Kinderprogramme mit Qualitätscharakter verkörpern eine „heile Welt“ und vermitteln positive Werte wie Toleranz, Kompromissbereitschaft, Rücksichtnahme, Mitgefühl, Freundschaft oder Hilfsbereitschaft und bieten Anleitungen, wie Konflikte gewaltfrei gelöst werden können. Auch bieten „Kinderhelden“ wie „Wickie“ ermutigende Ansatzpunkte für Kinder und geben ihnen eine ermutigende Message mit: Nämlich, dass man auch etwas Tolles leisten kann, wenn man klein und unscheinbar ist. Erwachsene mögen über die „Teletubbies“ schmunzeln, aber für Vorschulkinder sind sie durchaus von Nutzen. Sie profitieren deshalb von solchen Sendungen, weil „dort Themen angesprochen werden, die ihrem Erfahrungsbereich entnommen sind, dem Entwicklungsstand der Kinder entsprechen, eine Sprache gesprochen wird, welche Kleinkinder auch verstehen. Sprache und Bild sind einfach gestaltet, die Handlungsabfolgen stark verlangsamt und sie werden mehrfach wiederholt“, wie der Schweizer Kinderarzt und Entwicklungspsychologe Remo H. Largo herausfand.
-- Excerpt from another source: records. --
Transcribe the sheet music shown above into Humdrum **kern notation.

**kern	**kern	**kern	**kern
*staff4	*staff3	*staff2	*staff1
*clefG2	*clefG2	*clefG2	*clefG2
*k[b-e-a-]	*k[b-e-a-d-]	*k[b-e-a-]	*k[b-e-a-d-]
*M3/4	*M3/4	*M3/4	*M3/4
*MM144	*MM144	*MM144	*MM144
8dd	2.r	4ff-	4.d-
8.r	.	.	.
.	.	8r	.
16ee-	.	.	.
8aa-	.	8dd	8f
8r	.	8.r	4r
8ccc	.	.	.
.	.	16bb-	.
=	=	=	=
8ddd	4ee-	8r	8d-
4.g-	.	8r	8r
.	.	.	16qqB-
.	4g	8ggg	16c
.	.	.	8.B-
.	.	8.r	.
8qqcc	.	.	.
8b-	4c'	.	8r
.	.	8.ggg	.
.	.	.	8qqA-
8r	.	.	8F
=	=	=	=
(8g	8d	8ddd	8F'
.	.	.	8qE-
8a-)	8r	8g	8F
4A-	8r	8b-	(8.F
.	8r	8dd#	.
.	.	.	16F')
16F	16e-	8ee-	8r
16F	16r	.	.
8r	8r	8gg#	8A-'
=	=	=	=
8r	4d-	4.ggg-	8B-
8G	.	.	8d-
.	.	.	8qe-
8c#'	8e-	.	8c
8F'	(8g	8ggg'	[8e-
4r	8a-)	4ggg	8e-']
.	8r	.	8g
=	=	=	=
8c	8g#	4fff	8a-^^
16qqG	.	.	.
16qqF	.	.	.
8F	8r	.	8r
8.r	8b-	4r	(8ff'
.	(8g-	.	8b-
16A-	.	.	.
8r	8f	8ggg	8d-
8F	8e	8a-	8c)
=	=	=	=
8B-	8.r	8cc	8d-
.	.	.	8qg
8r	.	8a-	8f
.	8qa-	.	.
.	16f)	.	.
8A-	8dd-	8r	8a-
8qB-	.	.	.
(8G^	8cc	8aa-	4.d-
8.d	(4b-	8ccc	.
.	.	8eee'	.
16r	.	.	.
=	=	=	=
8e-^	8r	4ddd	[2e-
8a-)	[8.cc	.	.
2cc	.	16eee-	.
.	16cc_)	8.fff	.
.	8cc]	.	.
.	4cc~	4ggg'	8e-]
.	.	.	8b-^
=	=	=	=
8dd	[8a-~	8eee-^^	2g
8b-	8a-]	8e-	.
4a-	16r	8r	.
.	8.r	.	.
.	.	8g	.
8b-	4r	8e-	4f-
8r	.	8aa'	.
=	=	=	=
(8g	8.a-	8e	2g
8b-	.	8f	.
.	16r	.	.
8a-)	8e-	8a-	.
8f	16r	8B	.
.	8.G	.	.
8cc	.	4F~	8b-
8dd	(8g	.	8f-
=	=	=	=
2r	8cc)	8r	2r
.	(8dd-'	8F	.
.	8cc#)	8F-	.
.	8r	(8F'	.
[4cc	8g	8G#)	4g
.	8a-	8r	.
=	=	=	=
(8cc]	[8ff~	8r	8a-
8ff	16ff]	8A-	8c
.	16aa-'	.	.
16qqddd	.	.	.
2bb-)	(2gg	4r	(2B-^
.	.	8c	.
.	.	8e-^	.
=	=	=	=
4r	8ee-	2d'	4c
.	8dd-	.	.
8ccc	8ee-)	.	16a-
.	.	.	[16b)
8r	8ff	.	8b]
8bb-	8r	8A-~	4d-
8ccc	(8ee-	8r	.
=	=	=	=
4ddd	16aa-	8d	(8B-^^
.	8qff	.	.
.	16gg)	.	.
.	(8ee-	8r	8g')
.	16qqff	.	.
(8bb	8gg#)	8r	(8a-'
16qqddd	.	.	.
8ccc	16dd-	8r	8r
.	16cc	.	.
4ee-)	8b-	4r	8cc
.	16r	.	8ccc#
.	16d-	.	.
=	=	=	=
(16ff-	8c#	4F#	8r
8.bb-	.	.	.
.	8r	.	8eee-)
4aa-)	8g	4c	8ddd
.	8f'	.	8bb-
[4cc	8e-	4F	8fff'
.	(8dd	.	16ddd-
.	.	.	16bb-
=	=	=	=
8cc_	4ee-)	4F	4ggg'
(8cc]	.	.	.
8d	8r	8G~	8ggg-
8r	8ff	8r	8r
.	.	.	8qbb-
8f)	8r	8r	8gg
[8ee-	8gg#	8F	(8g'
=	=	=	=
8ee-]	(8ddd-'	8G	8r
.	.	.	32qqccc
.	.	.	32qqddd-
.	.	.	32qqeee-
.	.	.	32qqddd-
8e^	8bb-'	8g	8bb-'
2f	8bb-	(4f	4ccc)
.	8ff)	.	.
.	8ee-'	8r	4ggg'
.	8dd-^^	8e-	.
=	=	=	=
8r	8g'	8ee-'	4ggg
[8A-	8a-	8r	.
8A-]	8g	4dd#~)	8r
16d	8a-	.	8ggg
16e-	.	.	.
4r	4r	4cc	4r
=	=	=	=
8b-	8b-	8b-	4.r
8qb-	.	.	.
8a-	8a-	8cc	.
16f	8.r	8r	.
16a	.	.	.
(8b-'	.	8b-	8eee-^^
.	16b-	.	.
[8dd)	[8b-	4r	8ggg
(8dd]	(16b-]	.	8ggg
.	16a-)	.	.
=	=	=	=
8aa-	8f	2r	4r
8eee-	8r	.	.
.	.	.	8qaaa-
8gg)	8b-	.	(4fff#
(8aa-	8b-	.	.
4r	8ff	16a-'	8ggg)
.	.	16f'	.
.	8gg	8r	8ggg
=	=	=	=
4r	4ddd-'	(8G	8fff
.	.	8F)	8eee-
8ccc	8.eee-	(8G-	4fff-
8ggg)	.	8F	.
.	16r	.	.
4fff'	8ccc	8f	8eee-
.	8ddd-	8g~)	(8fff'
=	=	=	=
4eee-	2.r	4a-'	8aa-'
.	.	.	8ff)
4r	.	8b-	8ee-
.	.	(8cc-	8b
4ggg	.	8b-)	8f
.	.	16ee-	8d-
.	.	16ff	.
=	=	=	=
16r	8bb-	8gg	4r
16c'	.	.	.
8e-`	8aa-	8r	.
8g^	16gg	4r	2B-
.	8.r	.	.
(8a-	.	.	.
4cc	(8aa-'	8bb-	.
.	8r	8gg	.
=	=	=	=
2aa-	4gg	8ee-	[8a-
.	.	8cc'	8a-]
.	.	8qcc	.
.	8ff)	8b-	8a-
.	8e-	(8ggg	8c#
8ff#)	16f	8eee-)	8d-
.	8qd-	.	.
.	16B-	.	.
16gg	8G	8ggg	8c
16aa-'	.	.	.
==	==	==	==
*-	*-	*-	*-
Wichtig ist, dass Informationen aus dem Fernsehen verarbeitet werden. Es dürfen nicht zu viele Informationen in zu schneller Reihenfolge vermittelt werden. Das Kind kann sie sonst nicht aufnehmen und wird verwirrt. Eltern müssen deshalb ihren Kindern bei der Verarbeitung des Gesehenen helfen. Positiv ist, wenn das Fernsehen ein angemessenes Bild von der Realität vermittelt, denn Vorschulkinder können kaum zwischen Wirklichkeit und Scheinwelt unterscheiden, können Werbung und Abenteuerfilme nicht einschätzen.

Vor allem im sozialen und emotionalen Bereich lernen Kinder auch durch das Fernsehen. Denn Filme regen die Kinder zur Nachahmung an. Lernen sie positive Vorbilder, Durchsetzungsformen oder Problemlösungen durch das Fernsehen kennen, werden diese auch beim Kind verstärkt. Dominieren Sendungen mit Aggression, Gewalt oder Angst, werden diese Formen gefördert. Dasselbe gilt für die Gefühlswelt der Kinder, denn alles, was sie im Fernsehen „miterleben“, was in Familien, mit Tieren, in der Umwelt so passiert, bewegt sie auch emotional. Das Fernsehen kann durchaus die emotionale Sensibilität in positiver Weise fördern, wenn die Kinder die Möglichkeit haben, diese Erlebnisse im Gespräch mit Erwachsenen zu verarbeiten. Ansonsten fühlt sich das Kind bei der Verarbeitung und Einordnung allein gelassen. Das Problem ist, dass viele Kinder stundenlang Sendungen ansehen, die für ihr Alter nicht geeignet sind. Dabei verstehen sie oft gar nicht, was sie anschauen. Sie können das Gesehene nicht einordnen in ihre Welt, aber die unverstandenen Szenen regen sie trotzdem emotionell auf.

Fernsehen ist durchaus positiv zu sehen, wenn Eltern darauf achten, dass ihre Kinder nicht wahllos, sondern gezielt und kontrolliert schauen. Eltern müssen wissen, was und wie lange die Kids täglich fernsehen, müssen entscheiden, was sie an Fernsehkonsum erlauben und wann abgeschaltet wird. Das erfordert auch von den Eltern eine gewisse Medienkompetenz.